I think we can call the inner gimbal motions you induced "nutation" with confidence. The oscillations reflect the "rigidity" (gyroscopic stability) of the rotor's orientation WRT small disturbances.
In the case of the precessing and nutating tops, you can decompose the total movement into those two separate movements along the two gimbals. The periods of precession and nutation are generally different.
But in Iacopo's case, I believe that the axis of the flywheel is tracing a circle (or cone) around a fixed direction. This is very much the same simple movement that we call precession when it happens around a vertical axis.
Just to be clear, I'm proposing that we use "nutation" for the isolated motion of the inner gimbal, not the combined motion of the rotor's spin axis.
Granted, after Iacopo pokes the outer gimbal at 1:38, the end of the spin axis closer to the camera traces out a closed figure centered on a fixed direction, which appears to be the equilibrium spin axis direction prior to the disturbance. I see the resemblance to a precession of sorts, but I think the resemblance is misleading.

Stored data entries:
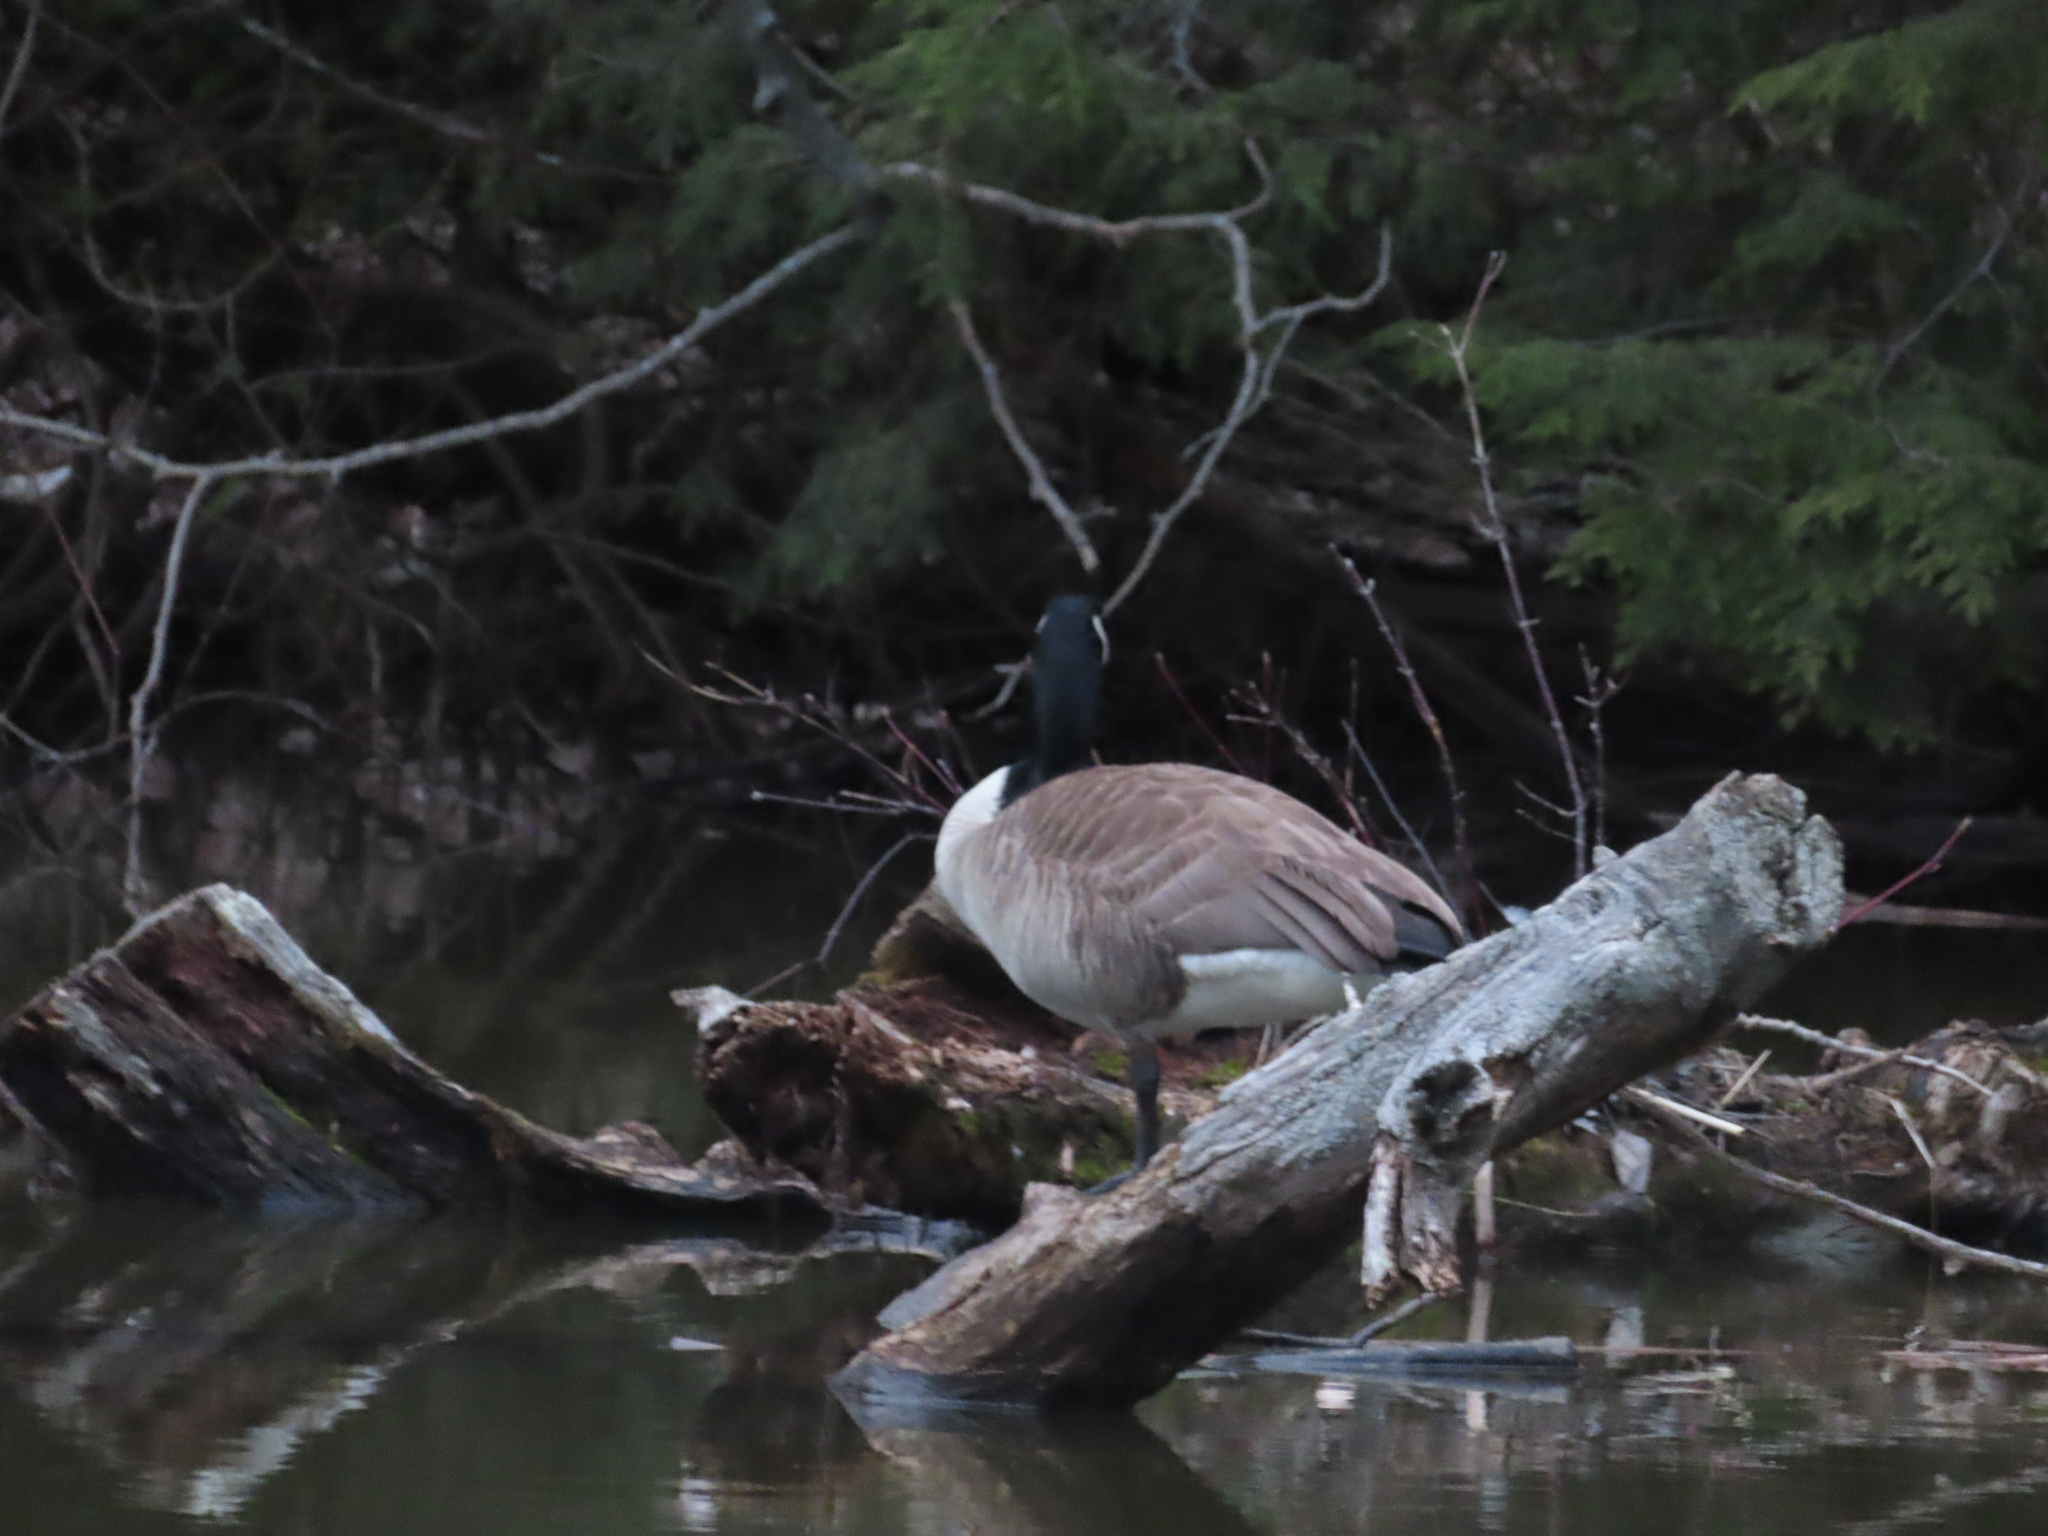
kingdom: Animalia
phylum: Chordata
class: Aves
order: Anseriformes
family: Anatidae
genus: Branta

• Parts of the exercise:
1: In the gyroscope discussion, at what time does Iacopo poke the outer gimbal?
2: Name every shape that the gyroscope discussion says an axis traces.

• Solution set:
1: At 1:38.

2: A circle, a cone, and a closed figure.